Napoli fans have had a bad reputation for years, exposing the bias of many media organization who, in their southern-friendly ways, had bored readers and listeners to death for years praising Napoli fans for filling the San Paolo during the Maradona years and pandering to the hundreds of thousands potential customers down there.
Of course, and sadly, it could have happened in other places, but this is one time too many from Napoli fans and they're going to have all away travel banned in the near future. The problem may not stop there. A disturbing but hardly surprising story by reporter Marco Imarisio in Tuesday's Corriere della Sera exposes the fact the hardcore group of Napoli fans who wrecked the train were also at the centre of the street riots in Pianura last January, where local residents engaged the police in running battles to protest against the Government's decision to build a waste-disposal facility nearby.
At the time, according to Imarisio's story which quotes one of Sunday's train attackers, they helped local crime bosses fight the Government in order to preserve their monopoly over the waste-disposal business, and this says a lot about football's troubles.
Although one has to remember Napoli's top directors, Pierpaolo Marino, was recently fined for violating Italian Football Association rules by giving free tickets to groups of hardcore fans, an old and despicable practice used by many club directors to ensure publics backing.
Napoli's troubles cast a shadow over an exciting opening Serie A weekend.

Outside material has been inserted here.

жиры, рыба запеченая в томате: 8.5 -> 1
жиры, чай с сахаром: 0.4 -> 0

As newspapers were quick to point out, perhaps pointlessly as it's only the first match of the season, none of the expected top five managed to win, and pride of place must go to Bologna, the newly-promoted side who beat Milan 2-1 at the San Siro, sending the home team into panic mode already.

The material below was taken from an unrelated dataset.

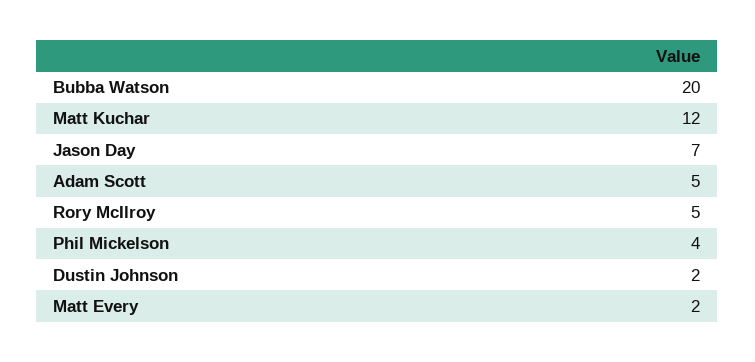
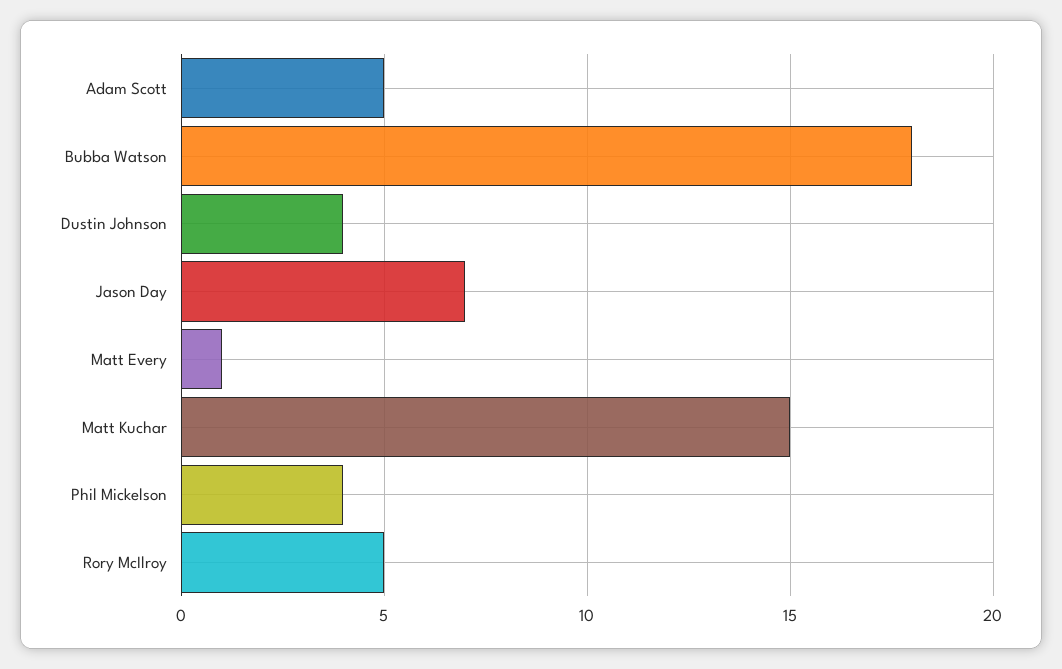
Bubba Watson: 20 -> 18
Matt Kuchar: 12 -> 15
Dustin Johnson: 2 -> 4
Matt Every: 2 -> 1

Actually, Bologna had only three goal chances, but took two of them extremely well, while playing a disciplined game in midfield and exposing the awkwardness of Milan's tactics at the moment. Carlo Ancelotti went with a 4-3-2-1 with Pippo Inzaghi as a lone striker backed up by Ronaldinho, drifting in from the left, and Clarence Seedorf. Ronaldinho had a much better than expected debut, creating chances which team-mates did not take, and flashing his well-known smile even after hitting a header straight at Francesco Antonioli after good work on the right by Gianluca Zambrotta.

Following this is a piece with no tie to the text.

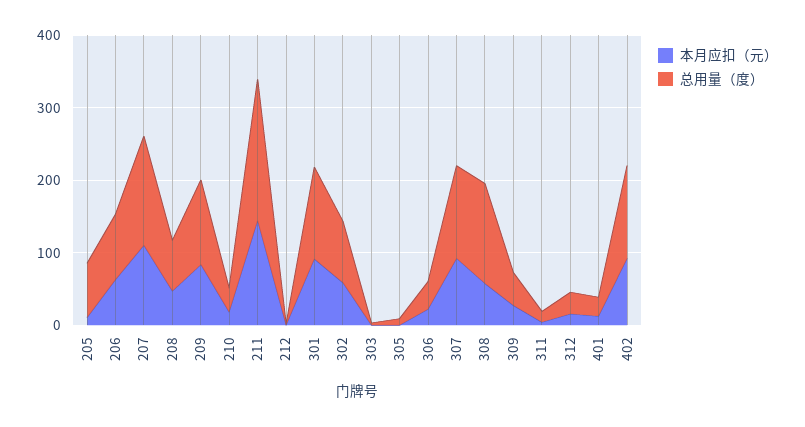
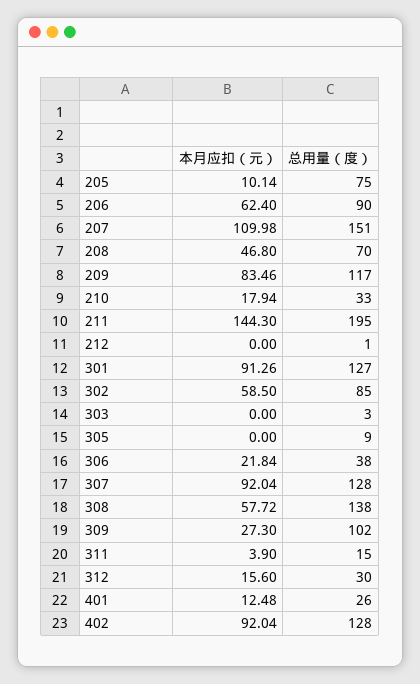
总用量（度）, 309: 40 -> 102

While Bologna were celebrated their famous win - their second in a row away at Milan - and Napoli, as forceful on the pitch as many of their fans had been violent off it, were closing down Roma's attacking play and snatching a valuable draw at the Stadio Olimpico thanks to yet another flash of brilliance by Slovakian midfielder Marek Hamsik.
Elsewhere, Lazio came from behind to score four goals in Cagliari, setting the scene for that familiar situation for the Sardinia side: manager baiting.
One ancient Italian cliché about coaches in trouble is saying 'they won't eat panettone', meaning he won't last enough to taste the Christmas period delicacy, but in Cagliari's case Massimiliano Allegri, the former creative player turned successful manager, may be in hot water before tourists have the first fistful of panettone and its sweet mix is poured into a bowl.